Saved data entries
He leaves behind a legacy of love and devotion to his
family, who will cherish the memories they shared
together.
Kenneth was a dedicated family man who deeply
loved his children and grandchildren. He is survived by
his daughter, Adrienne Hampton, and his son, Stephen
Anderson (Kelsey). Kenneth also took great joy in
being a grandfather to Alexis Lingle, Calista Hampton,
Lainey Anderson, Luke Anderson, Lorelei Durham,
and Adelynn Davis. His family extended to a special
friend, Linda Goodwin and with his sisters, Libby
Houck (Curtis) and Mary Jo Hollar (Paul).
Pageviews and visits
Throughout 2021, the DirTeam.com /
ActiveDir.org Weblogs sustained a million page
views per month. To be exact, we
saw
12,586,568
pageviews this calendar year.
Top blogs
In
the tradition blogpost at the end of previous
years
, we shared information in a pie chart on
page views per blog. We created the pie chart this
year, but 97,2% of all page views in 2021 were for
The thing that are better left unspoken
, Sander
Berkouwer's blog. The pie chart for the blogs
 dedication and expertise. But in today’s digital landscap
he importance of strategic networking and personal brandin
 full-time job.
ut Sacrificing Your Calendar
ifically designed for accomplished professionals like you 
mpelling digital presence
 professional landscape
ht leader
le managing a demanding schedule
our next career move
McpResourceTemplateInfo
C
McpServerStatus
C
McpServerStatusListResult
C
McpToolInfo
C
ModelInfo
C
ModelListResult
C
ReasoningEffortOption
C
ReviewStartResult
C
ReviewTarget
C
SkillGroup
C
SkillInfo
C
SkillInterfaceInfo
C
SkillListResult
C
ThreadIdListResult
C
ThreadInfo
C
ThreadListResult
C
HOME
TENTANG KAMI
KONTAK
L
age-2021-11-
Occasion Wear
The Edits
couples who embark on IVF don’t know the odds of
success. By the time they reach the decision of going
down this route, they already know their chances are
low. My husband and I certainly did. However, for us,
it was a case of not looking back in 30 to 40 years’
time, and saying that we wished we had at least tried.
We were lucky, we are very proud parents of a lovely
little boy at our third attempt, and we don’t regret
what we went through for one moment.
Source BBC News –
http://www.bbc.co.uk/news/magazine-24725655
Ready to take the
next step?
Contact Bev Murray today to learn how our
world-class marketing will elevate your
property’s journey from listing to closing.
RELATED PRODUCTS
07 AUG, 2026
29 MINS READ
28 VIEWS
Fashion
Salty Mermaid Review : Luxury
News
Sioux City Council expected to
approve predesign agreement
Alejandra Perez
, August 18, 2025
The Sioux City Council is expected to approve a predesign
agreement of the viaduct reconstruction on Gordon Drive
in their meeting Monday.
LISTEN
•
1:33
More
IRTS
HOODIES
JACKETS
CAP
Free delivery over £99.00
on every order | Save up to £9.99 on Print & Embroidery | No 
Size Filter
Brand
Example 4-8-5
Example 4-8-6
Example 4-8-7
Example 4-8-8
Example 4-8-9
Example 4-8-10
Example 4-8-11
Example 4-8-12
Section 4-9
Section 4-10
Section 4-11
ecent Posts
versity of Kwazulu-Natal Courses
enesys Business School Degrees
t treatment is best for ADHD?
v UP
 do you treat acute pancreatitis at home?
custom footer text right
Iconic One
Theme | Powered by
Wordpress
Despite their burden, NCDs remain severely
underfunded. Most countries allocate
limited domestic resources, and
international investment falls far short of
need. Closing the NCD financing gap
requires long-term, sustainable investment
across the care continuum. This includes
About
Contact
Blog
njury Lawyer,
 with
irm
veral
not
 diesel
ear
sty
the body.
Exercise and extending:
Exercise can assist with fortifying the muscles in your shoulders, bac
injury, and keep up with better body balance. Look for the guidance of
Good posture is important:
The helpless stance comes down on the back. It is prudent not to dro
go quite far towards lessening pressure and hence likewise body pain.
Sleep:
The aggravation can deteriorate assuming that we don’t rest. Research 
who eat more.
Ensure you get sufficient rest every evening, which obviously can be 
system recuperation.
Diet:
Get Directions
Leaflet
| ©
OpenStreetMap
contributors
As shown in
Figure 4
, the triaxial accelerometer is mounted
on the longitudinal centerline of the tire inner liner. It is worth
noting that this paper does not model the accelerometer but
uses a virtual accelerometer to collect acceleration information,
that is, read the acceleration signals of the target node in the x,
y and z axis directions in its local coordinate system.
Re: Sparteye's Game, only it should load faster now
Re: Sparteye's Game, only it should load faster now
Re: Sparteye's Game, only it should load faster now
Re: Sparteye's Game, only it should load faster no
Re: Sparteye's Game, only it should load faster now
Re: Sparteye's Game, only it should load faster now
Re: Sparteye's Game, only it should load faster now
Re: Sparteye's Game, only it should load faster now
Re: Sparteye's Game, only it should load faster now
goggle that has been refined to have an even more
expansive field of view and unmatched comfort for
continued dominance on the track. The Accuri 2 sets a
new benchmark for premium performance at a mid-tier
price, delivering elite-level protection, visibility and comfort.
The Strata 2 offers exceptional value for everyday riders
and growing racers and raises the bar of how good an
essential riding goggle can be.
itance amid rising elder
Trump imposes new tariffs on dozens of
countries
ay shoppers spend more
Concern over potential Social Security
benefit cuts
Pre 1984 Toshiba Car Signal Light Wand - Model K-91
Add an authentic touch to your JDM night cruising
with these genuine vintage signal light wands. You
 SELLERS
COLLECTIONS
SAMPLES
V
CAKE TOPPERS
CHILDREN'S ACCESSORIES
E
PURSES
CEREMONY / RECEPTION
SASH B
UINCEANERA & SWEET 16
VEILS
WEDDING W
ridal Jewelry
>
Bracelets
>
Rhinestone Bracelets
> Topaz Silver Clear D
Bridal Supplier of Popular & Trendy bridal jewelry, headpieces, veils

#### Task to complete:
Collect every line in the records above that contains the word "predesign", with case counting.

#### Solved exercise:
approve predesign agreement
The Sioux City Council is expected to approve a predesign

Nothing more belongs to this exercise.